# WHAT THE TASK REQUIRES
Could you give the listing again exactly, without its pictures?

** Opening DATASET EXCERPT block **

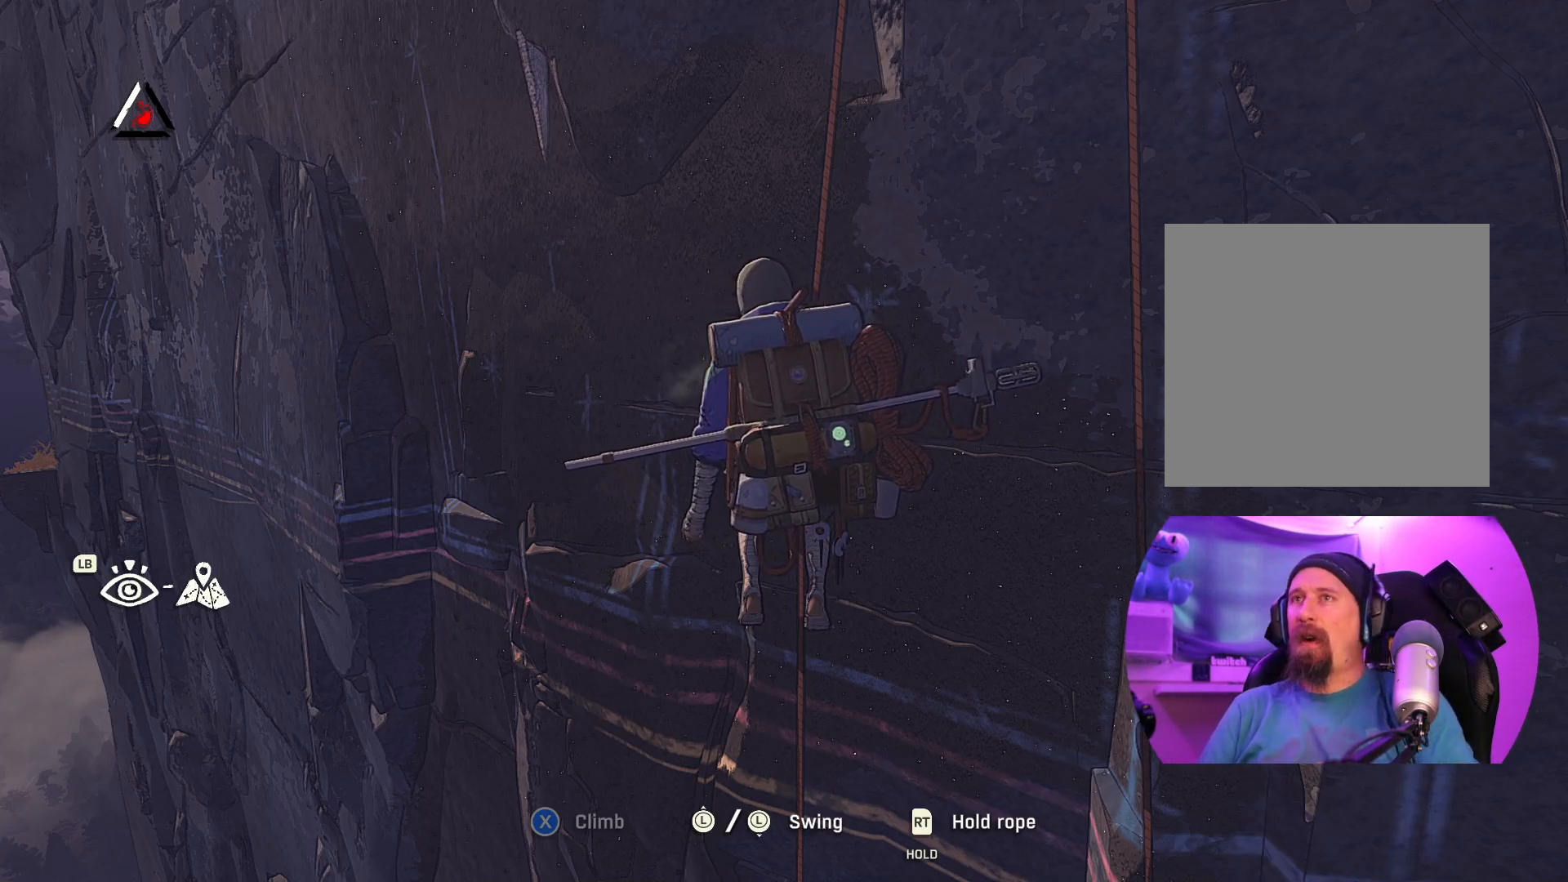
Gameplay with a controller (Xbox layout); each line is a JSON object with the inputs held at the frame after it. "events" lists button and stick changes between this image and that frame as [ms after this image, input, new state], when the widget could be followed in between.
{"buttons": [], "left_stick": "center", "right_stick": "center", "events": [[200, "START", "down"], [350, "START", "up"]]}
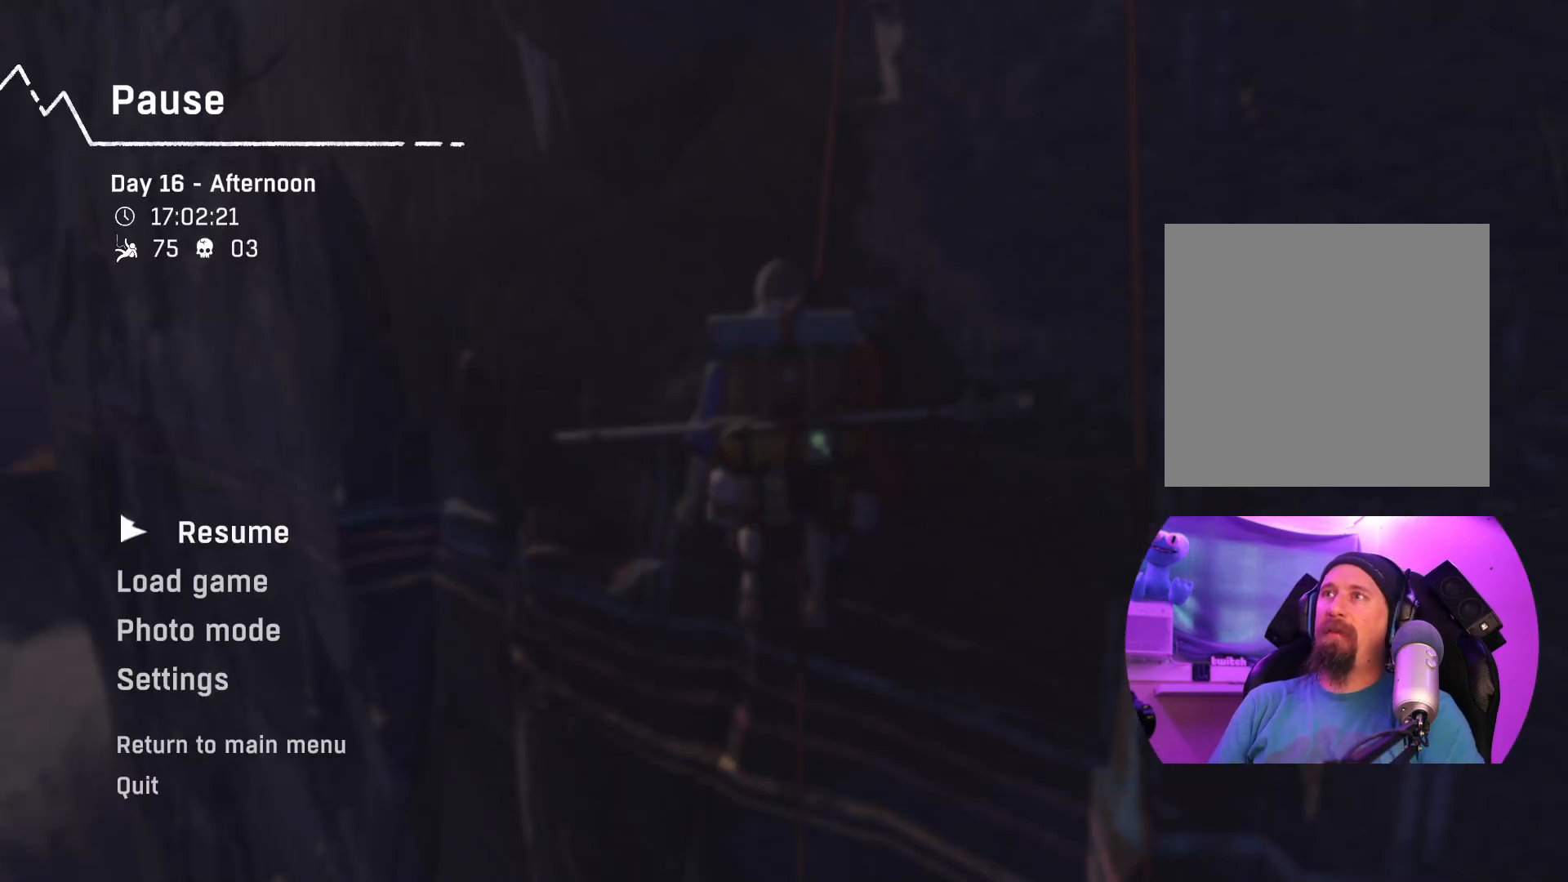
{"buttons": [], "left_stick": "center", "right_stick": "center", "events": []}
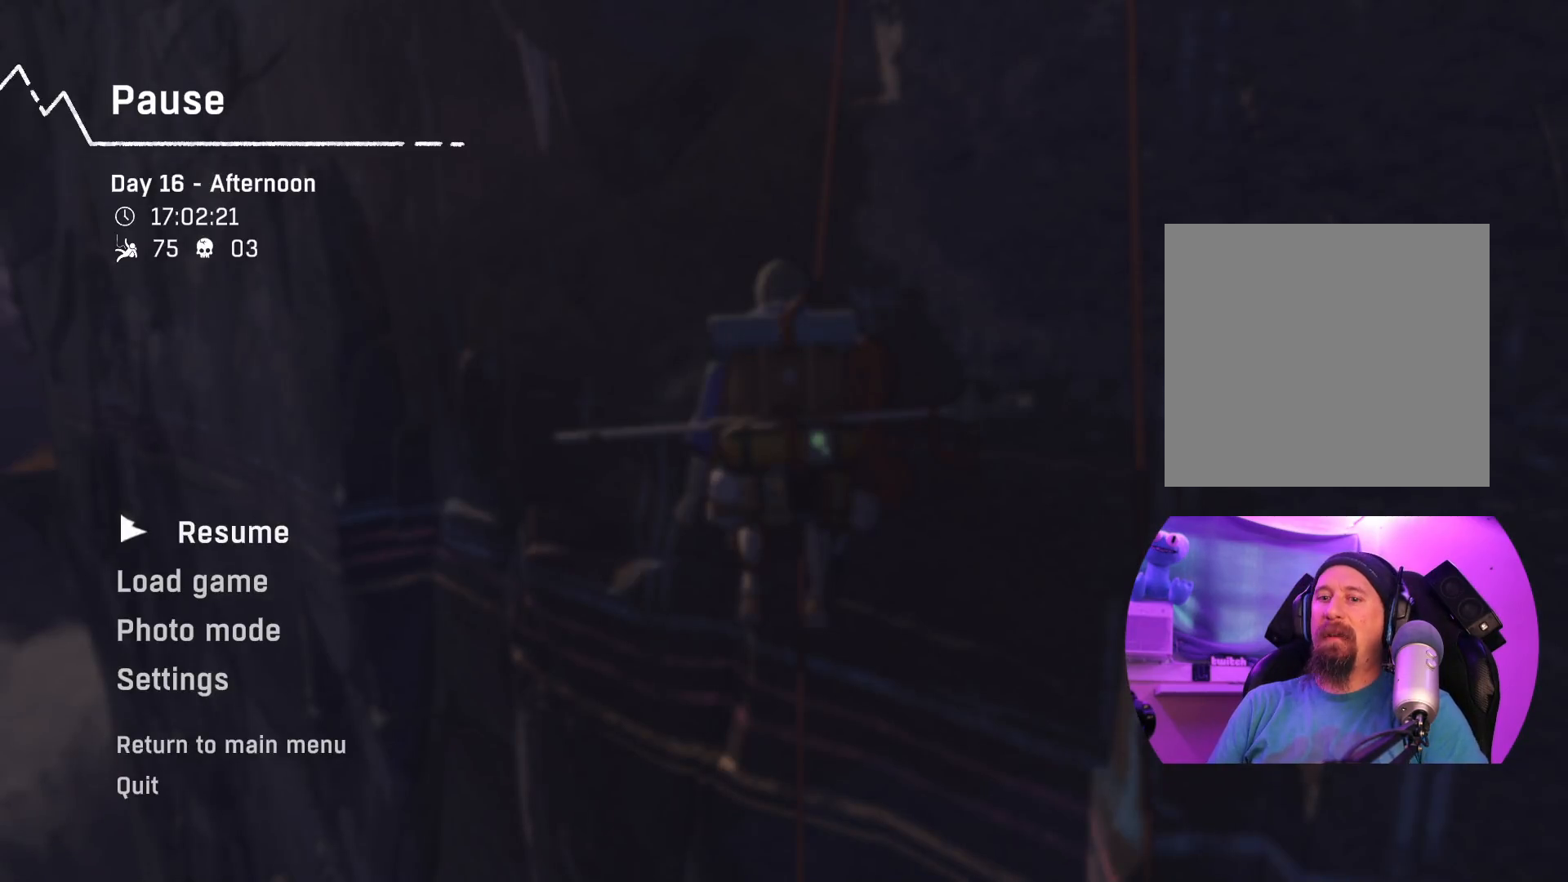
{"buttons": [], "left_stick": "center", "right_stick": "center", "events": []}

** Closing DATASET EXCERPT block **

# RESPONSE AREA
Gameplay with a controller (Xbox layout); each line is a JSON object with the inputs held at the frame after it. "events" lists button and stick changes between this image and that frame as [ms after this image, input, new state], when the widget could be followed in between.
{"buttons": [], "left_stick": "center", "right_stick": "center", "events": [[200, "START", "down"], [350, "START", "up"]]}
{"buttons": [], "left_stick": "center", "right_stick": "center", "events": []}
{"buttons": [], "left_stick": "center", "right_stick": "center", "events": []}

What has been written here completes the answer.